Discovery of photon index saturation in the black hole binary GRS 1915+105.
TITARCHUK L. and SEIFINA E.
Abstract (from CDS):
We present a study of the correlations between spectral, timing properties, and mass accretion rate observed in X-rays from the Galactic black hole (BH) binary GRS 1915+105 during the transition between hard and soft states. We analyze all transition episodes from this source observed with the Rossi X-ray Timing Explorer, coordinated with Ryle Radio Telescope observations. We show that broadband energy spectra of GRS 1915+105 during all these spectral states can be adequately presented by two bulk motion Comptonization (BMC) components: a hard component (BMC1, photon index Γ1= 1.7-3.0) with turnover at high energies and soft thermal component (BMC2, Γ2= 2.7-4.2) with characteristic color temperature ≤1 keV, and the redskewed iron-line (LAOR) component.
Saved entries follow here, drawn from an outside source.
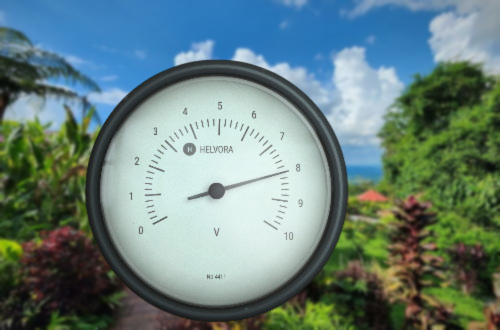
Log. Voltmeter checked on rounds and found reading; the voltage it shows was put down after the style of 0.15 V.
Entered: 8 V
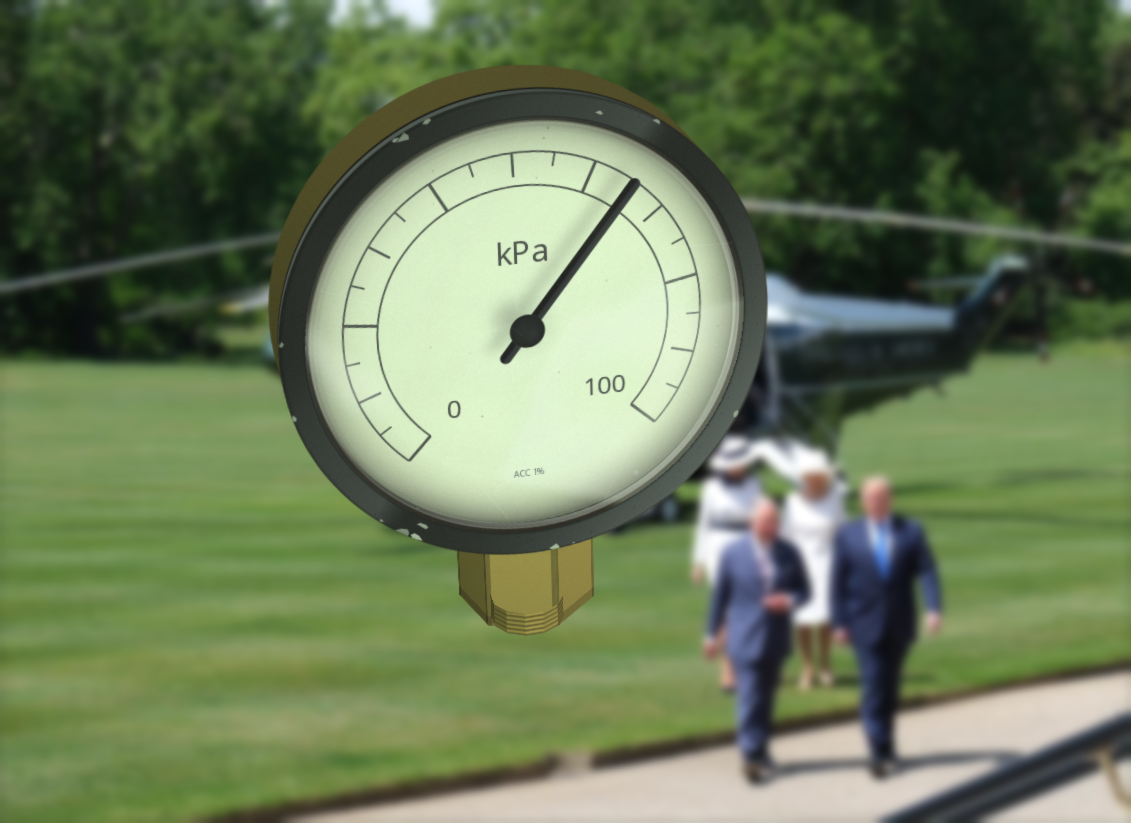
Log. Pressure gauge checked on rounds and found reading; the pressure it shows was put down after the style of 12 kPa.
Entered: 65 kPa
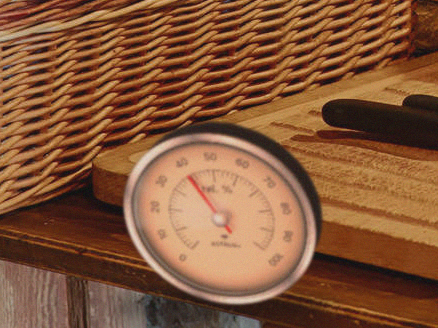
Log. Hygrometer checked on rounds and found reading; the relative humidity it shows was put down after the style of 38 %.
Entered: 40 %
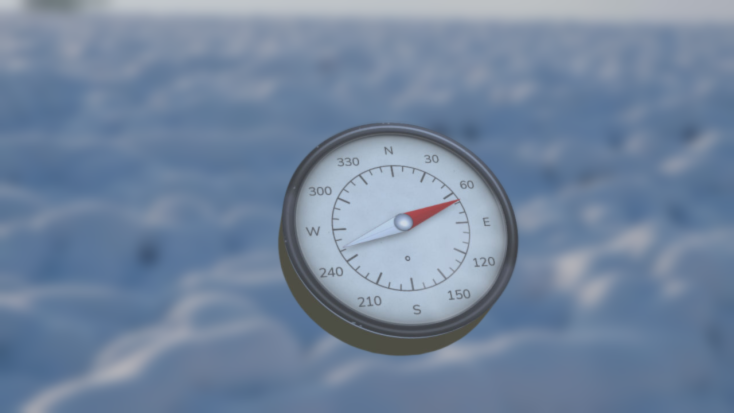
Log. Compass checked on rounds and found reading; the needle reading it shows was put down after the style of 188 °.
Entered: 70 °
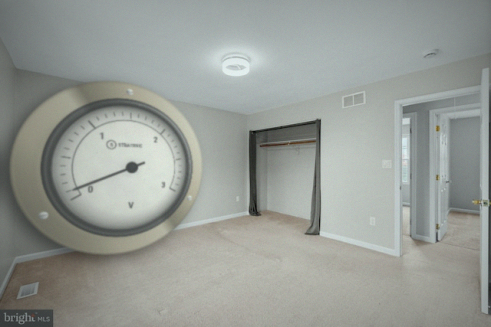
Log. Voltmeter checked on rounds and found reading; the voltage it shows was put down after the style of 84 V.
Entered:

We also present observable correlations between the index and the normalization of the disk "seed" component. The use of "seed" disk normalization, which is presumably proportional to mass accretion rate in the disk, is crucial to establish the index saturation effect during the transition to the soft state. We discovered the photon index saturation of the soft and hard spectral components at values of ≲4.2 and 3, respectively. We present a physical model which explains the index-seed photon normalization correlations. We argue that the index saturation effect of the hard component (BMC1) is due to the soft photon Comptonization in the converging inflow close to the BH and that of soft component is due to matter accumulation in the transition layer when mass accretion rate increases. Furthermore, we demonstrate a strong correlation between equivalent width of the iron line and radio flux in GRS 1915+105. In addition to our spectral model components we also find a strong feature of "blackbody (BB)-like" bump whose color temperature is about 4.5 keV in eight observations of the intermediate and soft states. We discuss a possible origin of this "BB-like" emission.